What We Already Know:
After handing the online-only SOCOM Confrontation off to Slant 6 and releasing the somewhat more arcade-styled MAG, original SOCOM developer Zipper is returning to form with SOCOM 4. The game has multiplayer, sure: 32-player matches and all-new game modes. (Zipper's keeping mum on more details.) But it also has a strong focus on a lengthy, deep, and cinematic single-player campaign.
What We're Seeing Now:
Hands-on gameplay of the first level in the game. The opener throws your character and his support squad (including female South Korean commandos) into a heated battle in "a city in Southeast Asia." The environment is strikingly detailed, loaded with abandoned cars and other debris, which serve as good illustrators of one of the game's new features: a snap-to-cover system. Previous SOCOM games have avoided structured cover systems, opting instead to carefully model obstacles and let players "find their own cover." But now cover is in full effect: Tap Circle near an obstacle and your character ducks out of the line of fire; press the stick forward to peek out over the top, or sideways to peer around a corner. (No motion-based controls here.) But best not stay in one place too long; most cover is now destructible, so enemies can punch right through with enough firepower. Luckily this isn't as dangerous as it might once have been, since the game introduces a health-recharge -- something that ought to make the game a bit more user-friendly, even if it's sure to enrage longtime SOCOM fans.
The other main addition is a system for giving quick contextual commands to your teammates: Tapping Left or Right on the d-pad will direct half of your squad to take appropriate action at the area you're targeting, whether that be to attack an enemy, open a door, or simply change position. This allows for more strategy on-the-fly; while previous games in the series have had similar features, they required stepping through a menu to execute more complex commands.
And it will be necessary to approach the game more strategically. Since Zipper is looking to deliver a robust single-player campaign, they claim to have stepped up the complexity and intelligence of enemy AI. The bad guys will now execute their own flanking maneuvers, use cover intelligently, and keep moving to avoid your fire.

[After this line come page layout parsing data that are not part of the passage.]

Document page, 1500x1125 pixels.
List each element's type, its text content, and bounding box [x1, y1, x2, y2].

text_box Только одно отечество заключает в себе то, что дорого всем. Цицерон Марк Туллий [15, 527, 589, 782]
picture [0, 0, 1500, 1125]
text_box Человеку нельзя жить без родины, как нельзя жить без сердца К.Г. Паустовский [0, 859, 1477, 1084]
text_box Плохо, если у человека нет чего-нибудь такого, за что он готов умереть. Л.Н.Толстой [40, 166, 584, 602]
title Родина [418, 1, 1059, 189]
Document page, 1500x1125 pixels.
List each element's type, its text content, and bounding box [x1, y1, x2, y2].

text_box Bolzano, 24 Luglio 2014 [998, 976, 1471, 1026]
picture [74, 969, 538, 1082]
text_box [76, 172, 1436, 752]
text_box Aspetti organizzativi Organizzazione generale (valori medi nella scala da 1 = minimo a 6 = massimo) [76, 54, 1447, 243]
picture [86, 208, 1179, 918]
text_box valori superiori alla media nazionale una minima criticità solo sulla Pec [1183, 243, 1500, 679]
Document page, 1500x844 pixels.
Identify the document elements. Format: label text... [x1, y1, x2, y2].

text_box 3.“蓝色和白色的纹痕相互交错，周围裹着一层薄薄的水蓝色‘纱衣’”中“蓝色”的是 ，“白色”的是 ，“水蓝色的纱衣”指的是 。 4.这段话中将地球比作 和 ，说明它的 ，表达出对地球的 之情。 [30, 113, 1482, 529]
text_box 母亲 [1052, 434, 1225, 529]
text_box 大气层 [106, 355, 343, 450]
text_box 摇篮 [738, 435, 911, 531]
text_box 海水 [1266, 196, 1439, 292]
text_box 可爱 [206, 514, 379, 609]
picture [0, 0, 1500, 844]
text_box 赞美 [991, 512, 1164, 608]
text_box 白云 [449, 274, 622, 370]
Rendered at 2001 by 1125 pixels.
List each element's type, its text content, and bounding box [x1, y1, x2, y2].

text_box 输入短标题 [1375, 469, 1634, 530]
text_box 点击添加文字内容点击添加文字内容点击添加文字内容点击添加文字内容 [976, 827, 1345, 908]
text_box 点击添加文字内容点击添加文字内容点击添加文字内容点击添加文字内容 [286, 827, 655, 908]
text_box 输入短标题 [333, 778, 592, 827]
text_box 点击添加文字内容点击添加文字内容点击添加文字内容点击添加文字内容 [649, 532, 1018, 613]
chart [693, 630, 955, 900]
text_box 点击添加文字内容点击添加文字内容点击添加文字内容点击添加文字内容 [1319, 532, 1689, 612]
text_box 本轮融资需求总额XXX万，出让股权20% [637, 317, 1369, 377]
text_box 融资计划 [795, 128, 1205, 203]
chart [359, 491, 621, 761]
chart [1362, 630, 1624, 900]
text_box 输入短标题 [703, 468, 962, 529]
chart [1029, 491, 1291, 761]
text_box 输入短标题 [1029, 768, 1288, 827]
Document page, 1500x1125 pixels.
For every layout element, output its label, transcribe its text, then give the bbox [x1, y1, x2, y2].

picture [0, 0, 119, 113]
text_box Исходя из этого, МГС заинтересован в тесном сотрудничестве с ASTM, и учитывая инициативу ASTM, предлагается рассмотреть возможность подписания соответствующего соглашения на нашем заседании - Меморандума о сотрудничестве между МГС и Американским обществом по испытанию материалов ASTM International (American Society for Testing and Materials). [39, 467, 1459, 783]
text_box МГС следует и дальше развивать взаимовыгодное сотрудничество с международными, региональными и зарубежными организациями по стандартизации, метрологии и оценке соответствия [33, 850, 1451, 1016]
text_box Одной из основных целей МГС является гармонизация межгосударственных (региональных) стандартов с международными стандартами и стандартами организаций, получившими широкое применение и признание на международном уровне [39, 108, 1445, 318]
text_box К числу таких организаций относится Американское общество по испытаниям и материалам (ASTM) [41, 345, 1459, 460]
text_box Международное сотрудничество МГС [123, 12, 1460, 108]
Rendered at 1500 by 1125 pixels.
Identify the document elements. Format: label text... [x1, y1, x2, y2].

The other big new feature on display at the show is Move support, and while it may sound like a gimmick (as much of the early Sixaxis control was), in practice it works surprisingly well. The controls are virtually identical to the Dual Shock method, except that aiming and turning is accomplished by waving the Move controller. If you have experience with similar control schemes on the Wii, this may sound like a travesty, but thanks to the precision of the Move system it feels surprisingly natural. Quick turns seemed to be the system's biggest downfall, but a Zipper rep offered reassurance that players would be able to fully customize the sensitivity to find their own comfort zone.
At this stage, SOCOM 4 seems like the designers are looking to refine and update the formula, but not revolutionize it. For fans of the series, that's probably good news.